### The records
>>>

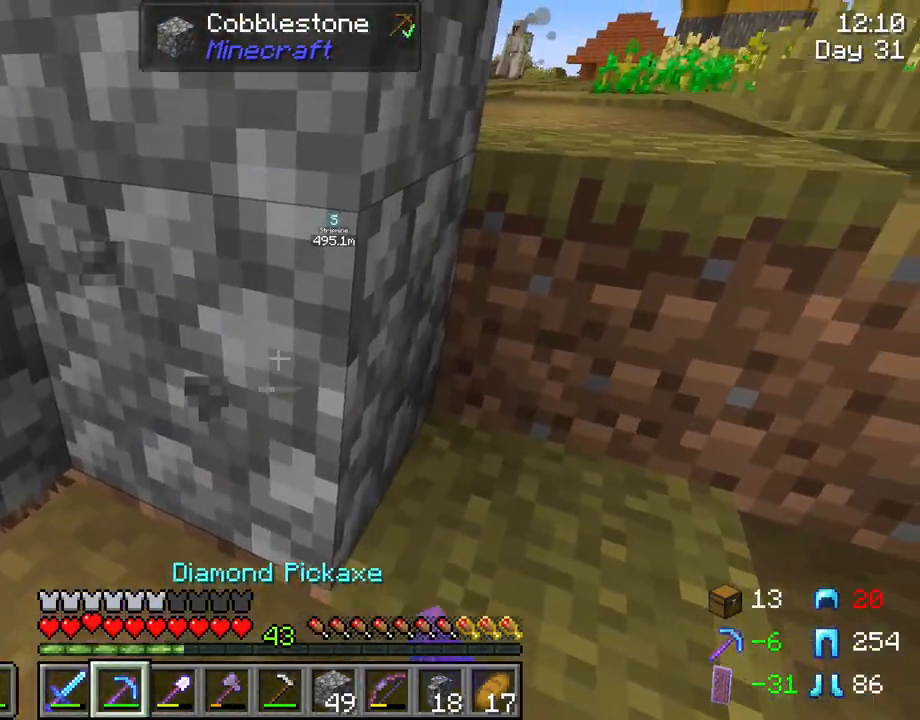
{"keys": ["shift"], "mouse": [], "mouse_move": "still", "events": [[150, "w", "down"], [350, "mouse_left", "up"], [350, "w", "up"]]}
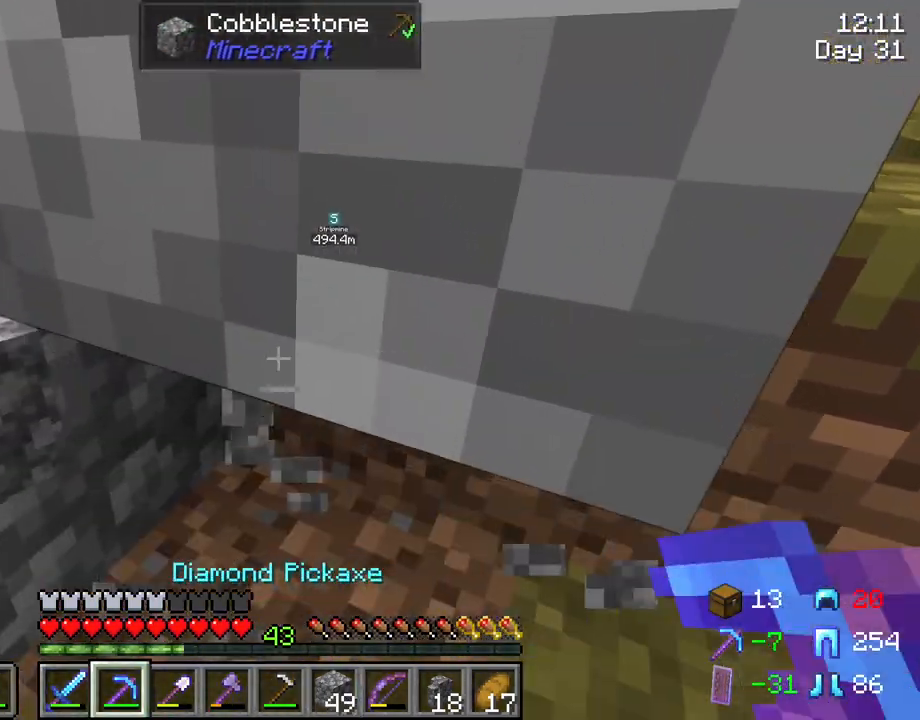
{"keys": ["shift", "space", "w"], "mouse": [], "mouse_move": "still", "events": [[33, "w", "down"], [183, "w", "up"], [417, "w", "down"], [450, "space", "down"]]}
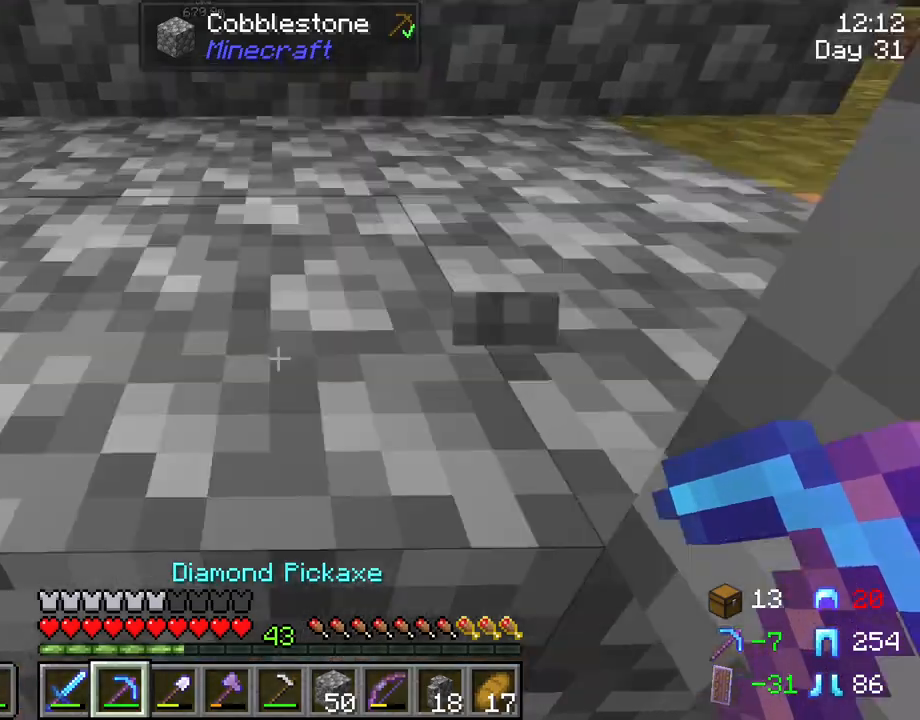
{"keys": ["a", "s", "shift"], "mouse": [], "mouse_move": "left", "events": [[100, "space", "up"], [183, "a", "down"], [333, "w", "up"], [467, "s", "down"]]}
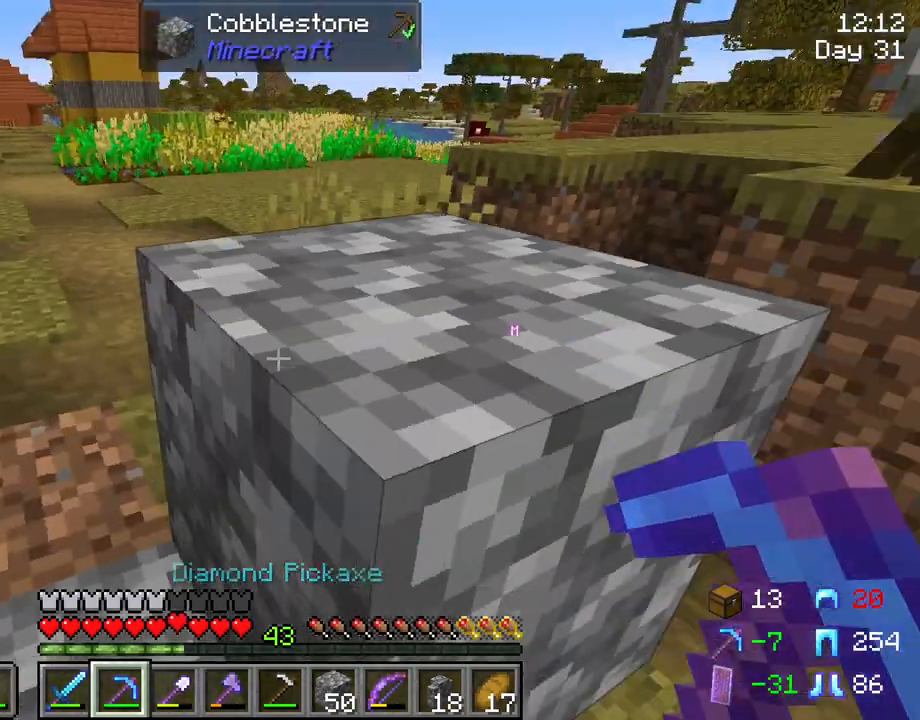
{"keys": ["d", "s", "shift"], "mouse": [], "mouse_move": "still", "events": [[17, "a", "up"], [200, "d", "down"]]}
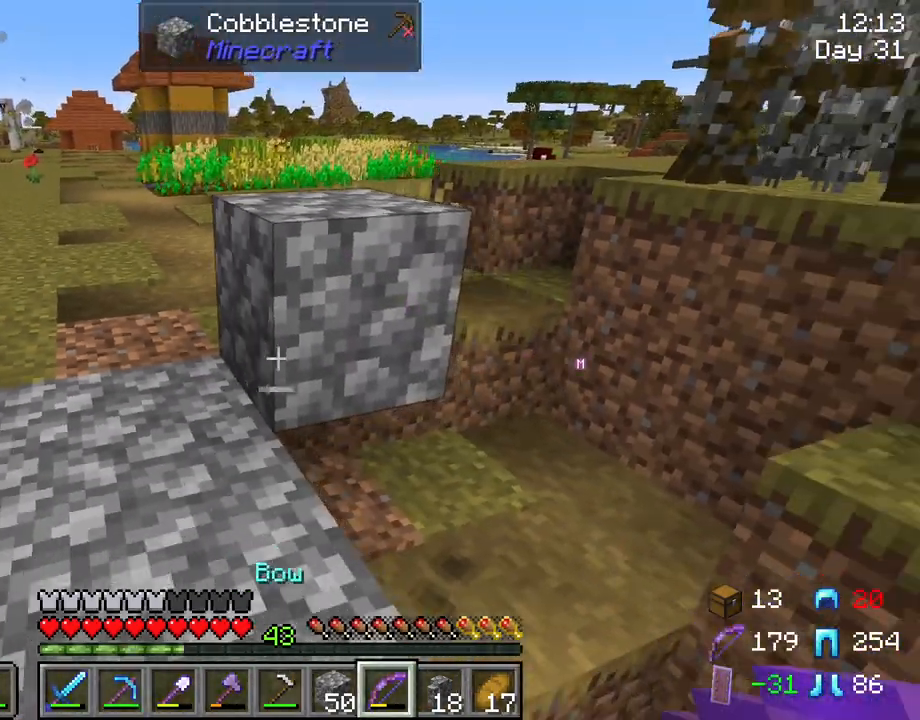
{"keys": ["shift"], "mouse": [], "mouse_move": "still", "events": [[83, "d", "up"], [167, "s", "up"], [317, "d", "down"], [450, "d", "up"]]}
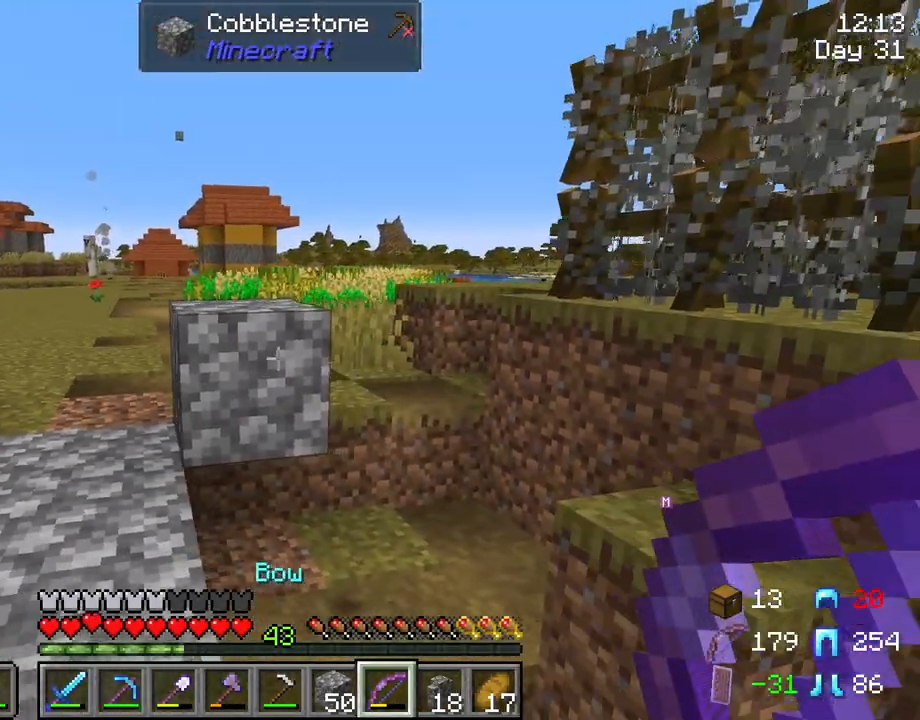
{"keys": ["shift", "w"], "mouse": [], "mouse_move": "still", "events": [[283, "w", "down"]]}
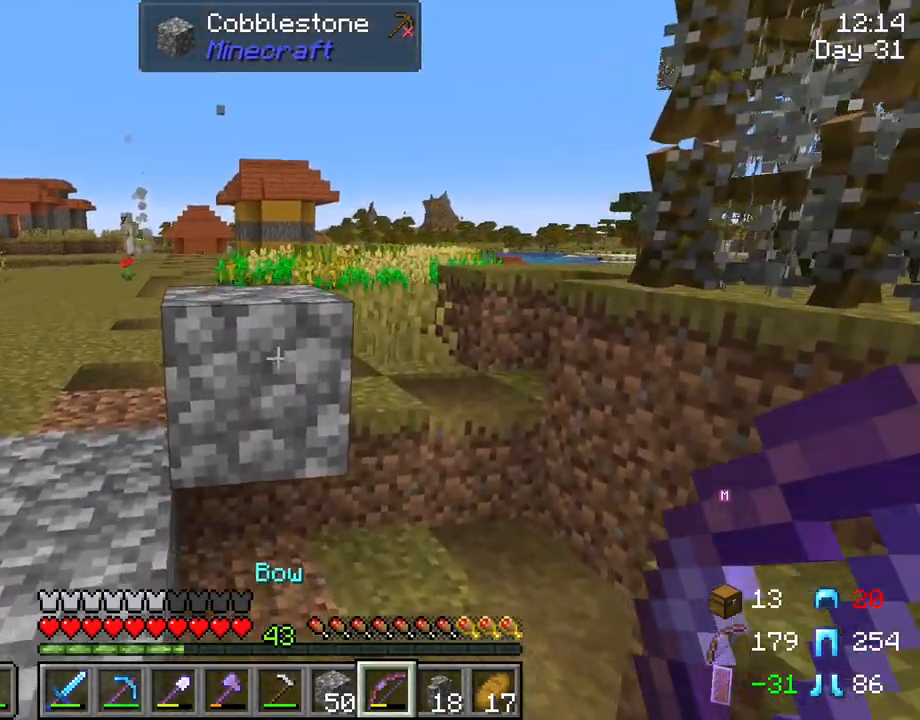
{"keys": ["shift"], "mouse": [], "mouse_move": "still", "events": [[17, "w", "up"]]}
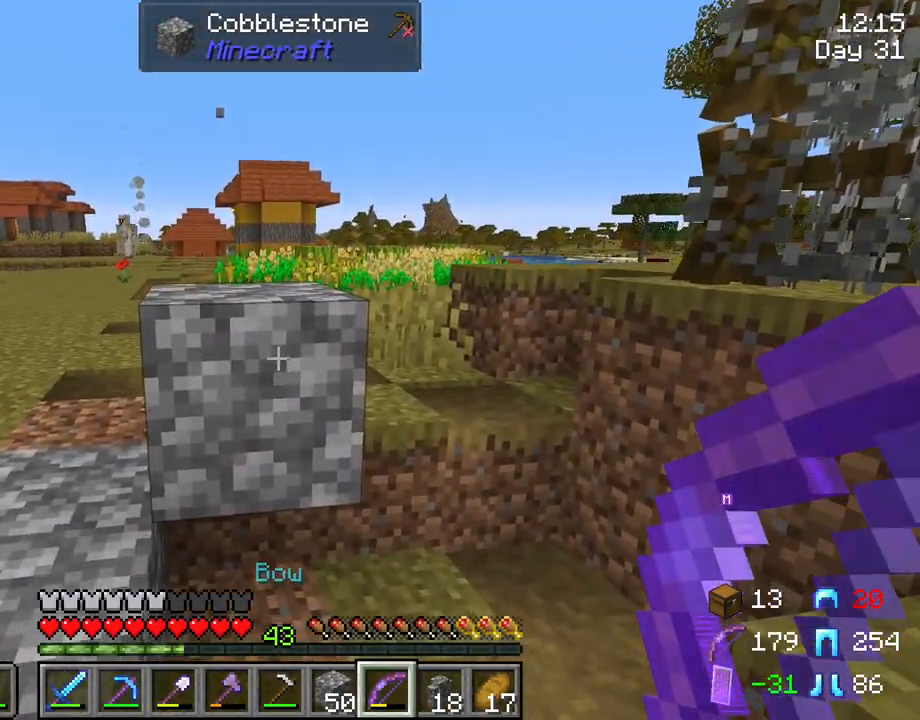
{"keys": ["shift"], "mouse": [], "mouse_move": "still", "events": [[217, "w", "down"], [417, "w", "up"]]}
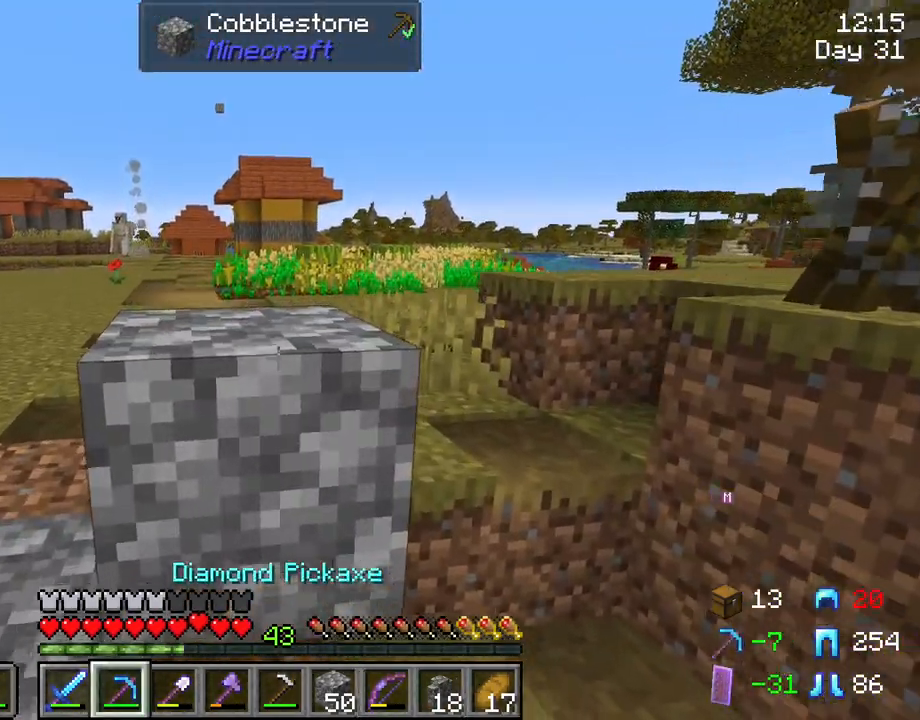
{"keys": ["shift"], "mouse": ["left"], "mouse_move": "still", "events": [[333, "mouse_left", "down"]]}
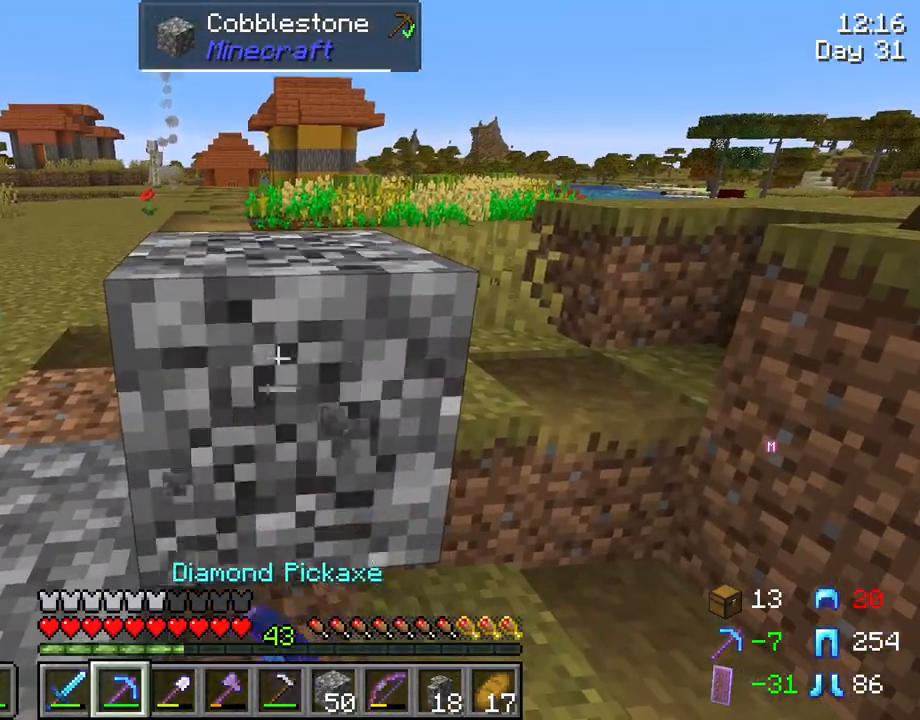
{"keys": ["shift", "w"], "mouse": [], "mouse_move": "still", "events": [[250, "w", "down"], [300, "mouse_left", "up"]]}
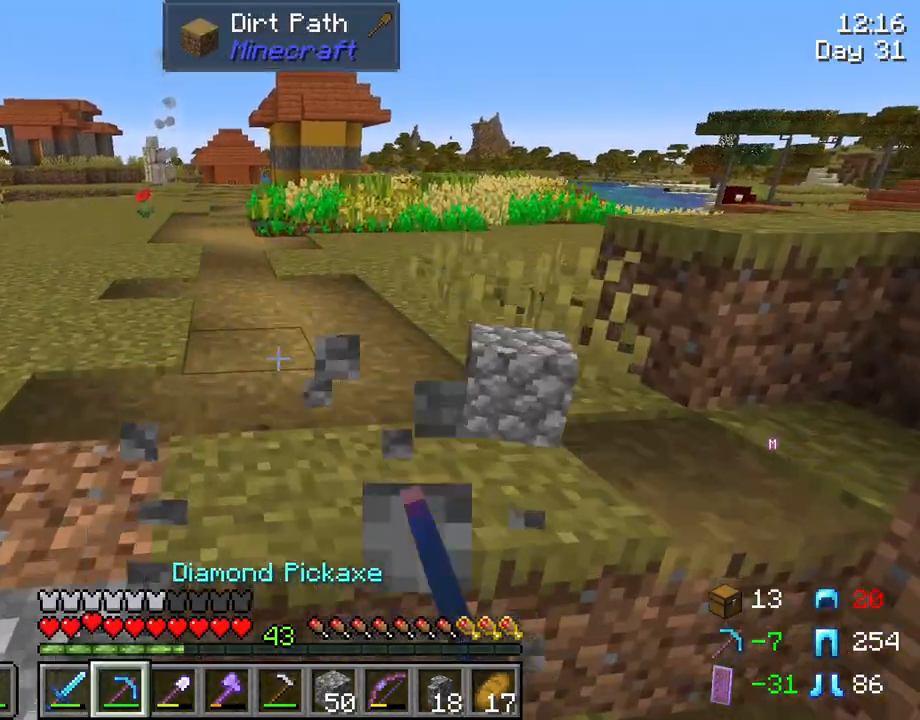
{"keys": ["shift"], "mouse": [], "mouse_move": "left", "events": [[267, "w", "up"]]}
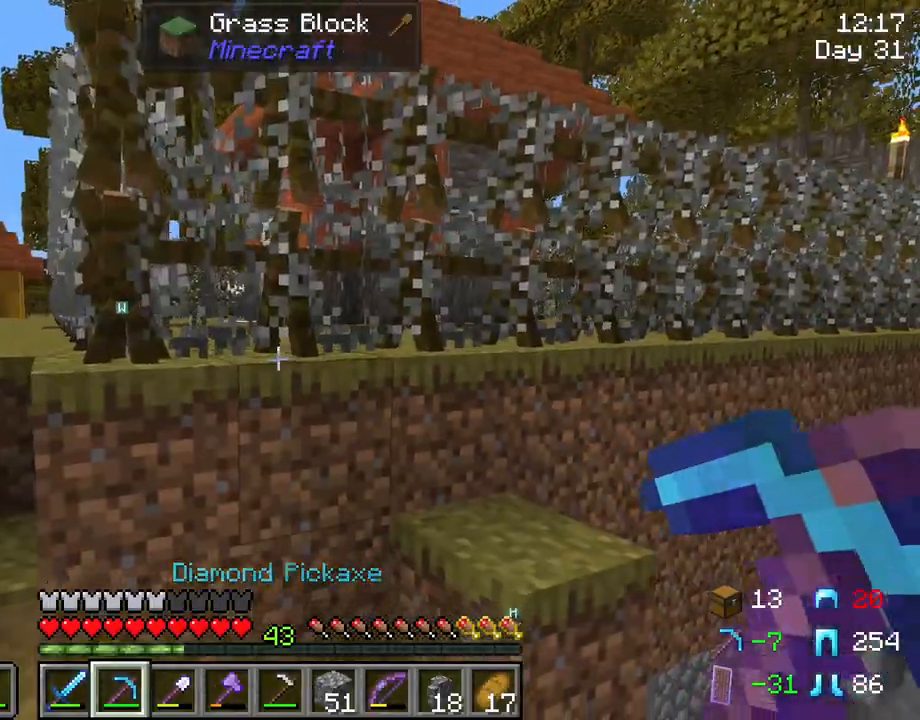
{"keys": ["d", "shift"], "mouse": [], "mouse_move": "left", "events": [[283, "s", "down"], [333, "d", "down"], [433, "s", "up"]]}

<<<

### Goal of the exercise
Return the data exactly as it stands, minus the pictures.

### Solution below
{"keys": ["shift"], "mouse": [], "mouse_move": "still", "events": [[150, "w", "down"], [350, "mouse_left", "up"], [350, "w", "up"]]}
{"keys": ["shift", "space", "w"], "mouse": [], "mouse_move": "still", "events": [[33, "w", "down"], [183, "w", "up"], [417, "w", "down"], [450, "space", "down"]]}
{"keys": ["a", "s", "shift"], "mouse": [], "mouse_move": "left", "events": [[100, "space", "up"], [183, "a", "down"], [333, "w", "up"], [467, "s", "down"]]}
{"keys": ["d", "s", "shift"], "mouse": [], "mouse_move": "still", "events": [[17, "a", "up"], [200, "d", "down"]]}
{"keys": ["shift"], "mouse": [], "mouse_move": "still", "events": [[83, "d", "up"], [167, "s", "up"], [317, "d", "down"], [450, "d", "up"]]}
{"keys": ["shift", "w"], "mouse": [], "mouse_move": "still", "events": [[283, "w", "down"]]}
{"keys": ["shift"], "mouse": [], "mouse_move": "still", "events": [[17, "w", "up"]]}
{"keys": ["shift"], "mouse": [], "mouse_move": "still", "events": [[217, "w", "down"], [417, "w", "up"]]}
{"keys": ["shift"], "mouse": ["left"], "mouse_move": "still", "events": [[333, "mouse_left", "down"]]}
{"keys": ["shift", "w"], "mouse": [], "mouse_move": "still", "events": [[250, "w", "down"], [300, "mouse_left", "up"]]}
{"keys": ["shift"], "mouse": [], "mouse_move": "left", "events": [[267, "w", "up"]]}
{"keys": ["d", "shift"], "mouse": [], "mouse_move": "left", "events": [[283, "s", "down"], [333, "d", "down"], [433, "s", "up"]]}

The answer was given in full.